Il me regarda avec de grands yeux. Son visage se crispa et changea d’expression. Il laissa échapper un sanglot. La plupart des Karhaïdiens ont la larme facile, et ils pleurent comme ils rient, sans la moindre honte.
— Merci, dit-il. Je m’appelle Foreth. Je suis un Résident de la Citadelle d’Orgny.
— Vous êtes du clan d’Estraven ?
— Non. Foreth rem ir Osboth. Je fus son partenaire.
Son partenaire ? Je ne lui en connaissais pas. Et pourtant rien n’aurait pu éveiller en moi le moindre soupçon à l’égard de mon interlocuteur. Peut-être était-il, sans le savoir, un instrument dans les mains d’une autre personne, mais il était sincère. Et il venait de me donner une leçon : le shiftgrethor peut se jouer sur le plan éthique, et c’est un jeu où le meilleur gagne. Il m’avait mis mat en deux coups. Il avait l’argent sur lui et il me le donna. C’était une somme confortable en notes de crédit du Comptoir karhaïdien royal. Je pouvais en être porteur sans aucunement me compromettre, et par conséquent rien ne m’empêchait de le dépenser tout bonnement.
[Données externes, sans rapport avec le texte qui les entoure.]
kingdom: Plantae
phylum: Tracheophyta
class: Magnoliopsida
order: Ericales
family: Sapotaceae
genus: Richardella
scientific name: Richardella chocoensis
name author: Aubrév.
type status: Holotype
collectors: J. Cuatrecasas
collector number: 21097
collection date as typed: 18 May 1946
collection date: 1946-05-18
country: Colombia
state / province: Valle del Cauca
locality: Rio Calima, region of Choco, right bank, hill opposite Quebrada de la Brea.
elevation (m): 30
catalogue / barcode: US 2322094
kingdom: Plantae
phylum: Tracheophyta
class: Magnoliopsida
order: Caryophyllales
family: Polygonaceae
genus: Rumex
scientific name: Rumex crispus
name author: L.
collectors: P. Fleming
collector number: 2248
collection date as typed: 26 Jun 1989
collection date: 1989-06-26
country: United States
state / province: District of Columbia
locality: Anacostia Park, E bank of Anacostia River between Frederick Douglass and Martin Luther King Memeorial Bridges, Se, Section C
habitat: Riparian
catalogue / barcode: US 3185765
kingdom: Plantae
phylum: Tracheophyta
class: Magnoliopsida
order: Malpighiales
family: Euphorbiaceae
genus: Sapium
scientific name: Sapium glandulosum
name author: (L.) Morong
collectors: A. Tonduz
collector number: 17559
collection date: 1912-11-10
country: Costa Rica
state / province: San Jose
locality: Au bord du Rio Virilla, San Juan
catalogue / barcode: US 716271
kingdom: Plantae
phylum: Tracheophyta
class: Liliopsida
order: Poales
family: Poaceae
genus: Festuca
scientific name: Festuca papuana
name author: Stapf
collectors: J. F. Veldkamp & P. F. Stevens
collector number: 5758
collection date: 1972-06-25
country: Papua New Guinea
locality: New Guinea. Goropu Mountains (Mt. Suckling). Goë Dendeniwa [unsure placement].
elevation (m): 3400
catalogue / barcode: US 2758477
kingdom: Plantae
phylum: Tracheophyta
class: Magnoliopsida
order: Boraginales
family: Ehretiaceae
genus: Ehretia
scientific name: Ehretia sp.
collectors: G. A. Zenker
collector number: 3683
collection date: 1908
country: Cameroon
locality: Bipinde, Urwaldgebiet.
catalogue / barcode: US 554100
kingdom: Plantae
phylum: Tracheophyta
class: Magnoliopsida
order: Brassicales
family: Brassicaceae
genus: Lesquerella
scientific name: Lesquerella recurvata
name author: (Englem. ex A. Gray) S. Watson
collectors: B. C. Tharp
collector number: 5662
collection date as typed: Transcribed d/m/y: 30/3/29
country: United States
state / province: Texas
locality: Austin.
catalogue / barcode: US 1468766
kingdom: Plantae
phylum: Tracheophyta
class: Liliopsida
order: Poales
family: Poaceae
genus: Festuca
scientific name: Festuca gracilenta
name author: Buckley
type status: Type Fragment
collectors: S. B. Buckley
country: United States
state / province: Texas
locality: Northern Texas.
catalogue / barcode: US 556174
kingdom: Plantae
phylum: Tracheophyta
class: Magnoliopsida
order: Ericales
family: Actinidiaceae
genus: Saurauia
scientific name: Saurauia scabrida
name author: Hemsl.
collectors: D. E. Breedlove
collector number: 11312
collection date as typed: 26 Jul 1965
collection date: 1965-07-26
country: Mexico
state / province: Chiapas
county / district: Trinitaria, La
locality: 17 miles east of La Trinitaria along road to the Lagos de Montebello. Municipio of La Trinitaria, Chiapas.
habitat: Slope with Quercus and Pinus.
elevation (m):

— Si vous le trouvez… il s’arrêta net.
— Un message ?
— Non, si je pouvais savoir…
— Si, effectivement, je le trouve, j’essaierai de vous envoyer de ses nouvelles.
— Merci, dit-il, et il me tendit les deux mains en un geste d’amitié qui, en Karhaïde, ne se fait pas à la légère. Je vous souhaite de réussir dans votre mission, monsieur Aï. Il pensait – Estraven – que vous êtes venu ici pour faire du bien. Je sais qu’il en était convaincu.
Estraven était tout pour lui. C’était un de ces êtres qui sont condamnés à n’aimer qu’une fois.
— Ne pourrais-je, insistai-je, lui apporter un message de votre part ?
— Dites-lui que les enfants sont en bonne santé, répondit-il, et, après une hésitation, il laissa tomber calmement : Noussouf, ça ne fait rien. Et il partit.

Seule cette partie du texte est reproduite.